Wenn seine Ideen angenommen werden, könnten die Ergebnisse besser verw altete Stadien und Wettbewerbe sein, die eine lohnendere Erfahrung für eine größere Anzahl von Fans bieten und Mannschaften und Spieler anfeuern, die ihre besten Leistungen erbringen und darüber hinaus noch besser werden Rentabilität für Klubs.

Und die Auswahl der Spieler würde eher auf statistischen Beweisen als auf dem Bauchgefühl von Trainern und Managern basieren, sagt David Bamford, Professor für Operations Management an der Business School der Universität.

"Die Idee wäre, weg vom Personenkult und hin zu dem, was das Sky-Radsportteam getan hat. Sie haben die Athleten, die sie brauchten, auf der Grundlage ihres Podiumspotenzials identifiziert.

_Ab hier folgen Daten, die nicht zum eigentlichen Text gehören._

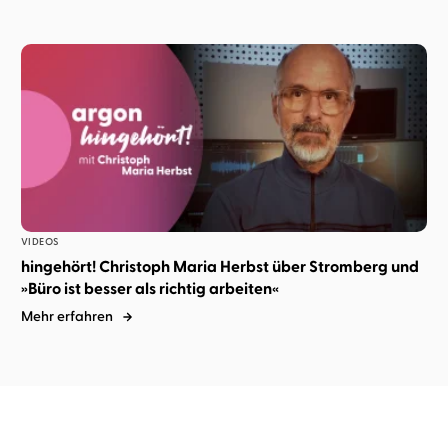
VIDEOS
hingehört! Christoph Maria Herbst über Stromberg und
»Büro ist besser als richtig arbeiten«
Mehr erfahren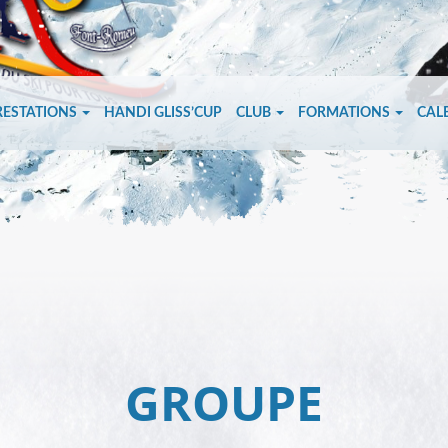
RESTATIONS
HANDI GLISS’CUP
CLUB
FORMATIONS
CAL
GROUPE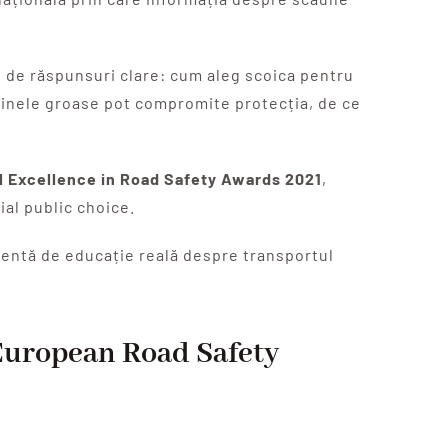
e de răspunsuri clare: cum aleg scoica pentru
hainele groase pot compromite protecția, de ce
ul Excellence in Road Safety Awards 2021
,
ial public choice.
entă de educație reală despre transportul
European Road Safety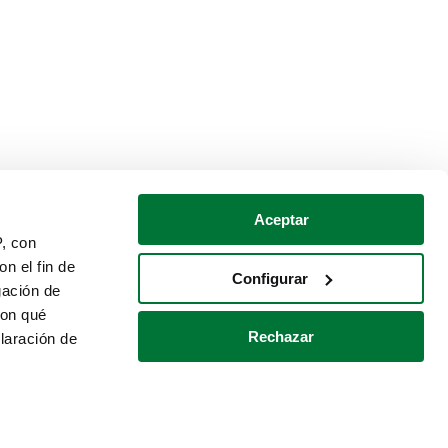
Aceptar
P, con
n el fin de
Configurar
gación de
con qué
Rechazar
laración de
Política de cookies
Contacto
 varios metros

Sie identifizieren das, indem Sie Leistungsmetriken verwenden."

Und diese Verwendung von Schlüsselleistungsindikatoren stammt direkt aus der Theorie des Betriebsmanagements, dem Fachgebiet von Professor Bamford. Als Gewinner vieler Auszeichnungen für seine Forschungsprojekte begann er zu erkennen, dass seine Theorien auf die Sportwelt angewendet werden könnten, nachdem er von der World Academy of Sport eingeladen worden war, Direktoren von Radteams der Tour de France in Statistik zu schulen.

Jetzt hat er mit dem Forschungsassistenten Benjamin Dehe und Jim Bamford, einem Dozenten der University of Huddersfield, der auch Experte für Betriebsmanagement ist, eine Forschungsgruppe an der University of Huddersfield gegründet, deren Entwicklung eines ihrer Hauptziele ist eine Rolle im Sportbetriebsmanagement.

Professor Bamford und sein Team haben neben der Verbindung zur World Academy of Sport bereits mit Partnern in den Bereichen Rugby League, Cricket, Netzball, Karate und Snowboard zusammengearbeitet.

Ein Bereich, den sie untersuchen werden, ist das Management von Stadien, damit die sportliche Infrastruktur optimal genutzt werden kann.

Teil seines Ziels ist es sicherzustellen, dass Sportvereine eine bessere Rendite für ihre Investitionen in Einrichtungen erzielen. Aber auch die Fans werden davon profitieren, wenn Operations-Management-Techniken eingesetzt werden, um die Spielstandards zu verbessern und ein lohnenderes Spektakel zu bieten.

"Es besteht ein direkter Zusammenhang zwischen dem, was auf dem Spielfeld passiert, und der Erfahrung der Benutzer. Der nächste Schritt besteht also darin, zu sehen, wie wir Zahlen, Metriken und Geschäftsanalysen verwenden können, um die Leistung auf dem Spielfeld zu verbessern. Das sollte so sein Schaffen Sie einen positiven Kreislauf der Verbesserung."

Professor Bamford glaubt nicht, dass seine Theorien dem Sport seine Romantik nehmen werden.

"Die Leidenschaft, die Spieler und Athleten in ihren Sport stecken, lässt sich niemals in trockene Statistiken herunterbrechen. Der Grund, warum Fans Sportereignisse verfolgen, ist die Unvorhersehbarkeit des Ergebnisses und die Emotion und Schönheit der körperlichen Leistung. Das Betriebsmanagement kann dem Athleten und den Spielern helfen, indem es sicherstellt, dass sie zur richtigen Zeit am richtigen Ort mit der richtigen Ausrüstung sind, um eine erfolgreiche Leistung abzuliefern werden minimiert. Die Betriebsführung hat das Potenzial, die Zufriedenheit der Zuschauer noch weiter zu steigern", sagte Professor Bamford.